── RECORDS FOR THIS TASK ──

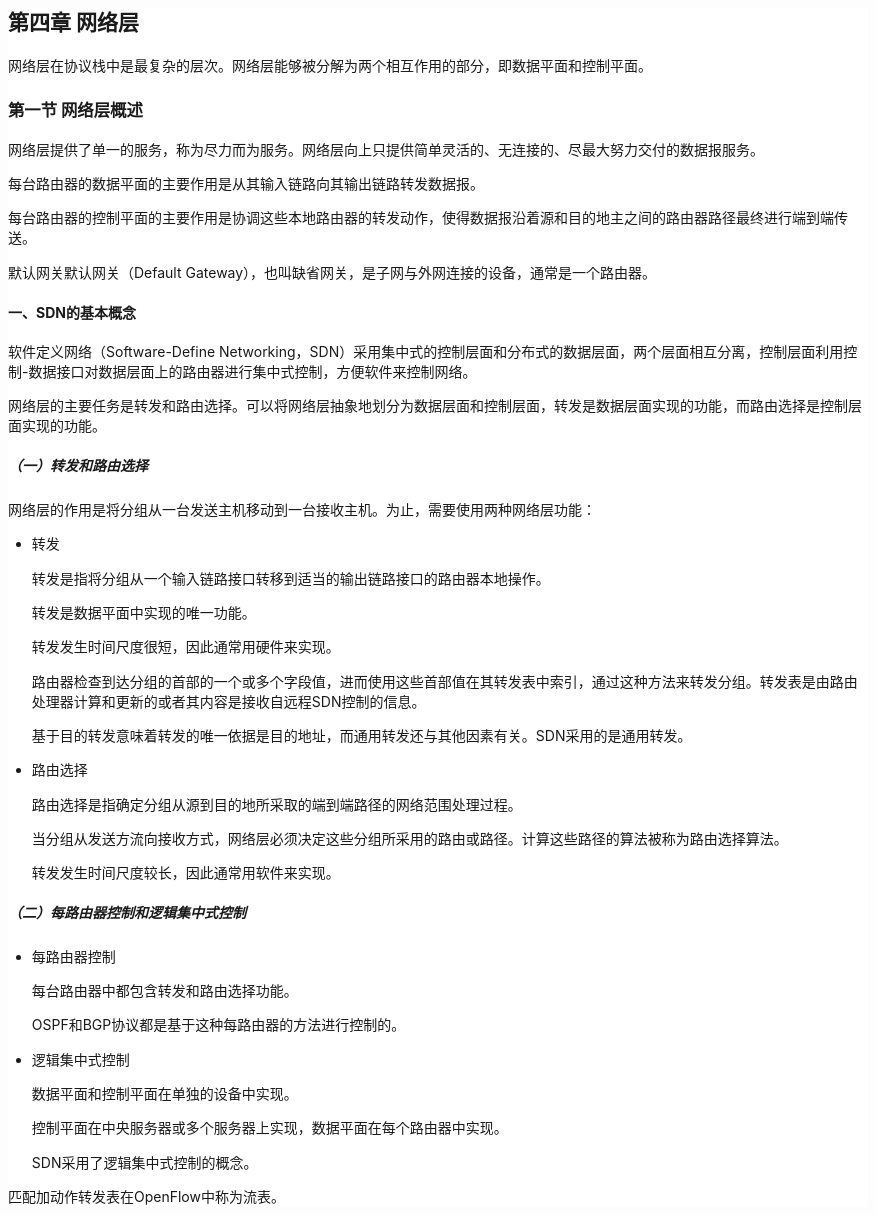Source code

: ## 第四章 网络层

网络层在协议栈中是最复杂的层次。网络层能够被分解为两个相互作用的部分，即数据平面和控制平面。

### 第一节 网络层概述

网络层提供了单一的服务，称为尽力而为服务。网络层向上只提供简单灵活的、无连接的、尽最大努力交付的数据报服务。

每台路由器的数据平面的主要作用是从其输入链路向其输出链路转发数据报。

每台路由器的控制平面的主要作用是协调这些本地路由器的转发动作，使得数据报沿着源和目的地主之间的路由器路径最终进行端到端传送。

默认网关默认网关（Default Gateway），也叫缺省网关，是子网与外网连接的设备，通常是一个路由器。

#### 一、SDN的基本概念

软件定义网络（Software-Define Networking，SDN）采用集中式的控制层面和分布式的数据层面，两个层面相互分离，控制层面利用控制-数据接口对数据层面上的路由器进行集中式控制，方便软件来控制网络。

网络层的主要任务是转发和路由选择。可以将网络层抽象地划分为数据层面和控制层面，转发是数据层面实现的功能，而路由选择是控制层面实现的功能。

##### （一）转发和路由选择

网络层的作用是将分组从一台发送主机移动到一台接收主机。为止，需要使用两种网络层功能：

* 转发

  转发是指将分组从一个输入链路接口转移到适当的输出链路接口的路由器本地操作。

  转发是数据平面中实现的唯一功能。

  转发发生时间尺度很短，因此通常用硬件来实现。

  路由器检查到达分组的首部的一个或多个字段值，进而使用这些首部值在其转发表中索引，通过这种方法来转发分组。转发表是由路由处理器计算和更新的或者其内容是接收自远程SDN控制的信息。

  基于目的转发意味着转发的唯一依据是目的地址，而通用转发还与其他因素有关。SDN采用的是通用转发。

* 路由选择

  路由选择是指确定分组从源到目的地所采取的端到端路径的网络范围处理过程。

  当分组从发送方流向接收方式，网络层必须决定这些分组所采用的路由或路径。计算这些路径的算法被称为路由选择算法。

  转发发生时间尺度较长，因此通常用软件来实现。

##### （二）每路由器控制和逻辑集中式控制

* 每路由器控制

  每台路由器中都包含转发和路由选择功能。

  OSPF和BGP协议都是基于这种每路由器的方法进行控制的。

* 逻辑集中式控制

  数据平面和控制平面在单独的设备中实现。

  控制平面在中央服务器或多个服务器上实现，数据平面在每个路由器中实现。

  SDN采用了逻辑集中式控制的概念。

匹配加动作转发表在OpenFlow中称为流表。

───

▶ _PROBLEM TO SOLVE_
The answer should be the exact lines running from the line containing "基于目的转发意味着转发的唯一" to the last line of the entries, with nothing else.

▶ _EXPECTED OUTPUT_
  基于目的转发意味着转发的唯一依据是目的地址，而通用转发还与其他因素有关。SDN采用的是通用转发。

* 路由选择

  路由选择是指确定分组从源到目的地所采取的端到端路径的网络范围处理过程。

  当分组从发送方流向接收方式，网络层必须决定这些分组所采用的路由或路径。计算这些路径的算法被称为路由选择算法。

  转发发生时间尺度较长，因此通常用软件来实现。

##### （二）每路由器控制和逻辑集中式控制

* 每路由器控制

  每台路由器中都包含转发和路由选择功能。

  OSPF和BGP协议都是基于这种每路由器的方法进行控制的。

* 逻辑集中式控制

  数据平面和控制平面在单独的设备中实现。

  控制平面在中央服务器或多个服务器上实现，数据平面在每个路由器中实现。

  SDN采用了逻辑集中式控制的概念。

匹配加动作转发表在OpenFlow中称为流表。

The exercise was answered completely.